▸ **PROBLEMS**
A. Extract the section of the Tullow hedging passage from "As you can see" to "the Middle East.", copying it word for word.
B. Decide whether each statement agrees with the Tullow hedging passage: (i) Tullow uses swaps as part of its hedging; (ii) a Jubilee cargo realized a price of $130 a barrel; (iii) every $10 price increase above the guided range adds roughly $50 million in cash flow. Answer each with yes or no, and quote the words from the passage that decide it.

▸ **DOCUMENT**
- - - -

We also expect further cost reductions following the purchase of the TEN FPSO. We were able to deliver 30% savings on operational and maintenance costs since taking over the Jubilee FPSO, and we are targeting similar results at TEN. We also see a clear opportunity for further savings as we tap into synergies that may be available as a result of operating both TEN and Jubilee. Now I'll move on to cash flow delivery, leverage to oil price, and our hedging program. Our hedging policy remains unchanged, targeting 60% downside protection whilst keeping at least 60% of our midpoint forecast fully exposed to higher oil prices. We use a mix of puts, collars, and three-ways to execute this policy, and have not entered into any swaps.
As you can see from the table, through our use of three-ways, a portion of the upside giveaway is limited to a $10-a-barrel range. Since the start of the war in the Middle East, we have seen a significant dislocation between the price of near-term crude deliveries and the oil futures market, with the Dated Brent benchmark reaching an all-time high a couple of weeks ago. As luck would have it, we were pricing a Jubilee cargo during that week and realized the price of $130 a barrel, which is the highest realized price Tullow has ever achieved on a cargo. In addition to higher oil prices, West African crudes are now trading at a material premium to Brent, given the lower geopolitical risk associated with loading and delivering barrels from that region compared to the Middle East.
It's worth noting our hedges are priced against Dated Brent, therefore, we have 100% access to this premium. To provide an idea of the sensitivities and the potential upside, the graph on the right shows our 2026 free cash flow potential between $65 and $150 a barrel. Incremental cash flow for every $10 price increase above our guided range is around $30 million. This chart also highlights the $130 a barrel level we achieved on the last cargo, which delivered over $116 million of revenue to Tullow. I will now hand back to Ian.

- - - -

▸ **ROWS**
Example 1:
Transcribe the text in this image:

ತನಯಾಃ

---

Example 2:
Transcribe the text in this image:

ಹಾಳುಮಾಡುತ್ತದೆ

- - - -

▸ **RESPONSES TO THE EXERCISE**
A.
As you can see from the table, through our use of three-ways, a portion of the upside giveaway is limited to a $10-a-barrel range. Since the start of the war in the Middle East, we have seen a significant dislocation between the price of near-term crude deliveries and the oil futures market, with the Dated Brent benchmark reaching an all-time high a couple of weeks ago. As luck would have it, we were pricing a Jubilee cargo during that week and realized the price of $130 a barrel, which is the highest realized price Tullow has ever achieved on a cargo. In addition to higher oil prices, West African crudes are now trading at a material premium to Brent, given the lower geopolitical risk associated with loading and delivering barrels from that region compared to the Middle East.

B.
(i) No: "have not entered into any swaps."
(ii) Yes: "realized the price of $130 a barrel"
(iii) No: "Incremental cash flow for every $10 price increase above our guided range is around $30 million."